Start with capital inflows. The RBI sought to both sterilize inflows by raising the amount of bonds that could be issued under the market stabilization scheme to Rs 200,000 crore. Suddenly that figure does not look adequate. The surplus liquidity absorbed through liquidity adjustment operations, MSS bonds and government balances with the RBI has almost tripled to Rs 222,582 crore in October from Rs 85,770 crore at end-March 2007. The RBI increased cash reserve requirements at end-July by half a percentage point, and again in October by another half per cent. In this financial year nearly Rs 54, 200 crore has been impounded through CRR, an increase of nearly two-and-a-half times over that absorbed in the same period last year. This amounts to money that carries a cost but earns nothing, rendering CRR and the MSS ineffective policy instruments.

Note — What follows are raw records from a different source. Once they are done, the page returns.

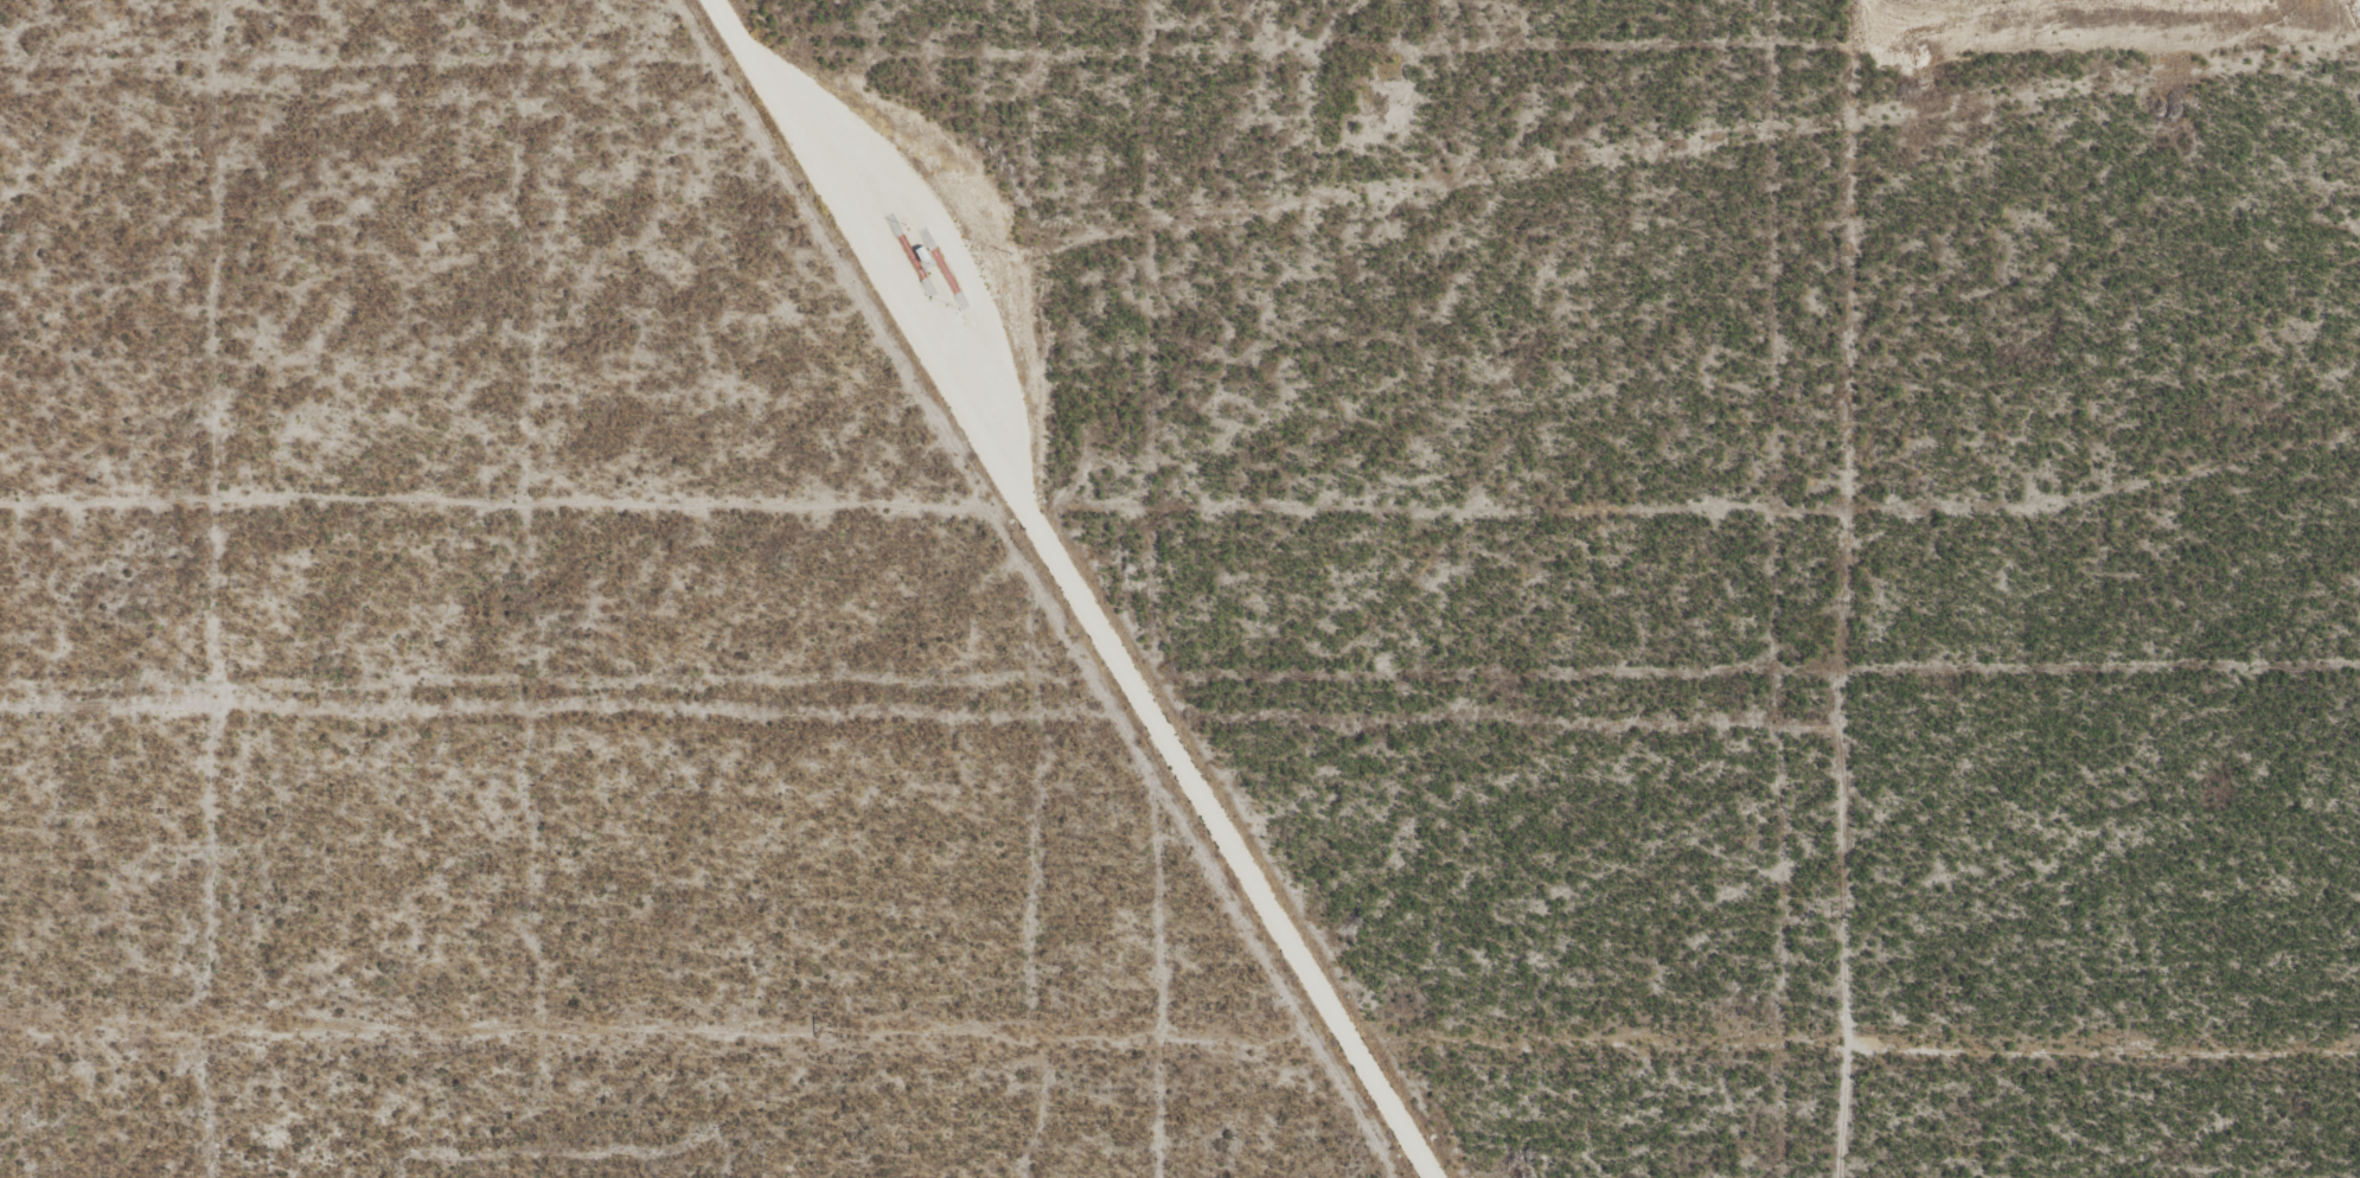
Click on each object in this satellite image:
road: (1071, 587)
power tower: (419, 1028)
power tower: (842, 1032)
power tower: (1267, 1035)
power tower: (1690, 1038)
power tower: (2117, 1041)

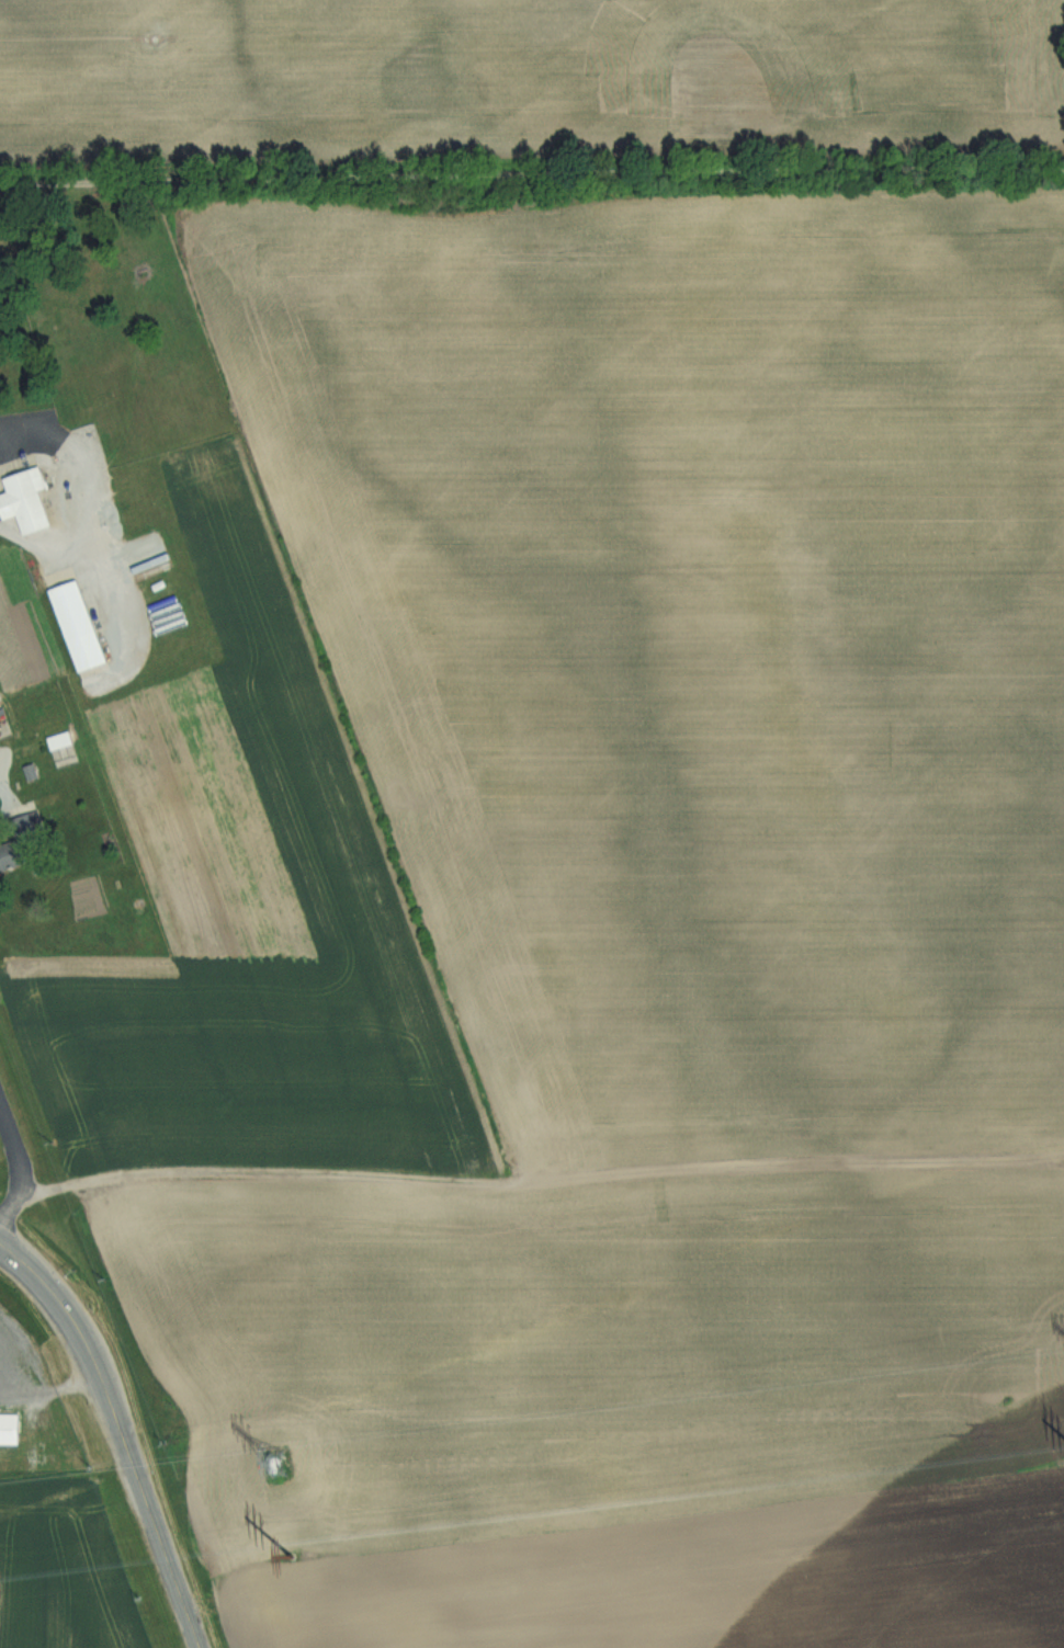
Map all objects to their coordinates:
road: (531, 182)
building: (32, 500)
road: (89, 543)
building: (83, 627)
building: (3, 729)
road: (7, 800)
building: (14, 860)
road: (9, 1137)
road: (253, 1171)
road: (17, 1197)
road: (55, 1301)
parking lot: (21, 1364)
road: (50, 1392)
building: (12, 1426)
power tower: (279, 1462)
road: (147, 1508)
power tower: (287, 1550)

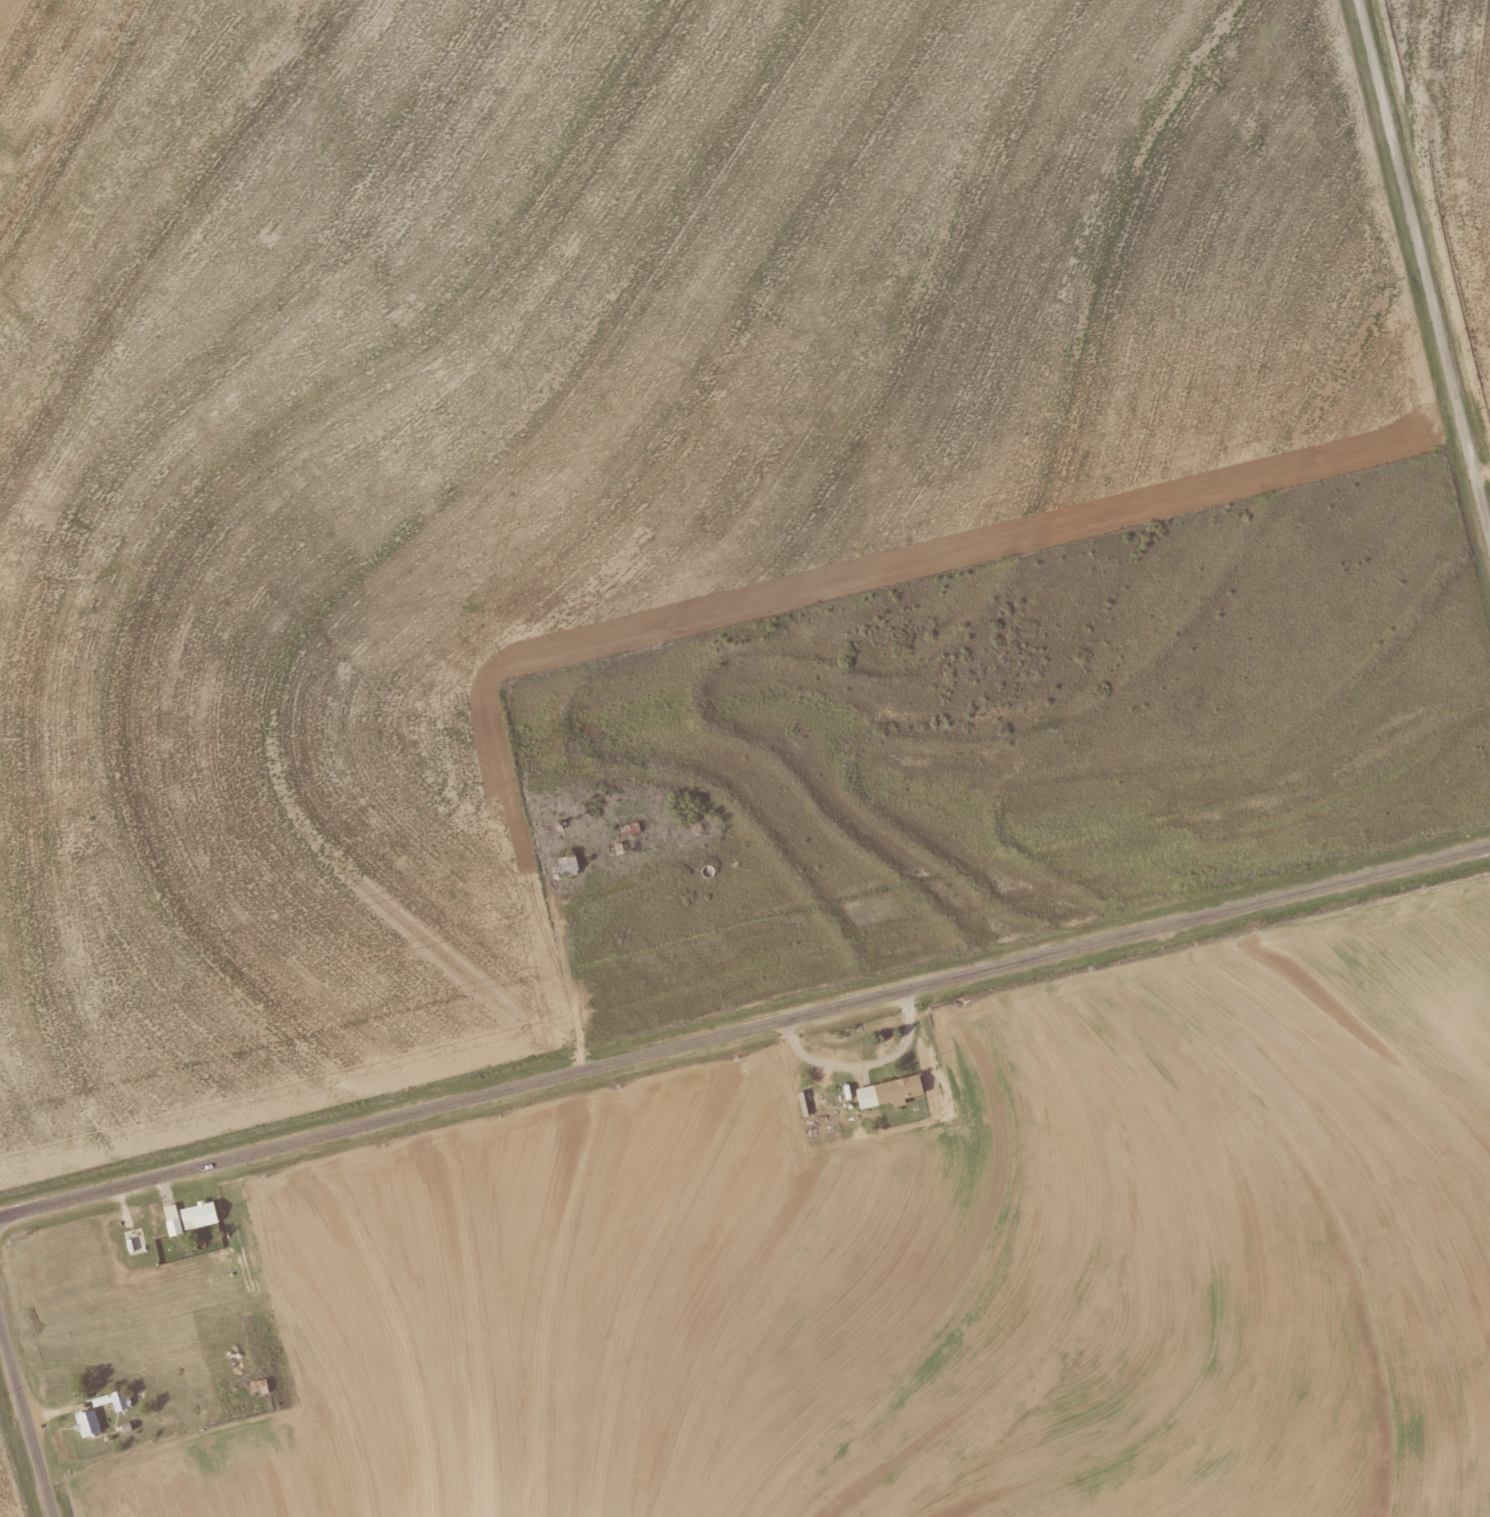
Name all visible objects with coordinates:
road: (1425, 268)
road: (745, 1030)
building: (187, 1217)
road: (29, 1408)
building: (87, 1423)

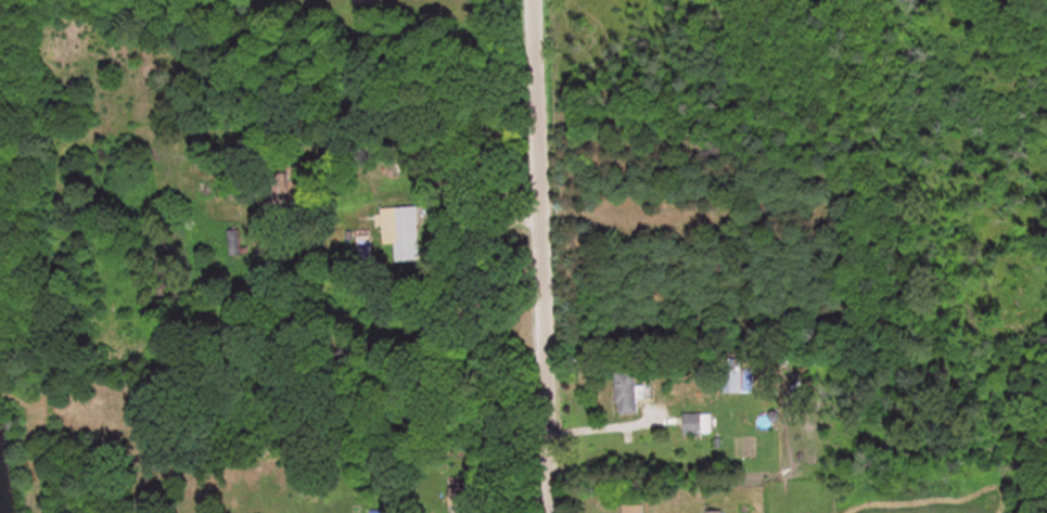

The escalation in asset prices in equities and real estate has been driven by hedge funds, pools of largely unregulated capital that the RBI believes heighten risks to the system and pose a threat to financial stability, even economic growth prospects. Inflation expectations are another headache. While the wholesale price index is low at 3 per cent, it does not reflect real oil prices that have been rising while domestic petrol prices have not been revised for almost 18 months. Since August, oil prices have gone up by 10 per cent. Consumer price inflation has also gone up by one per cent. William McChesney Martin, one of the longest serving chairmen of the Federal Reserve Board of the United States of America, would say that the central banker’s job was to take away the punch bowl just as the party was getting interesting. For the RBI, the hangover is preceding the party.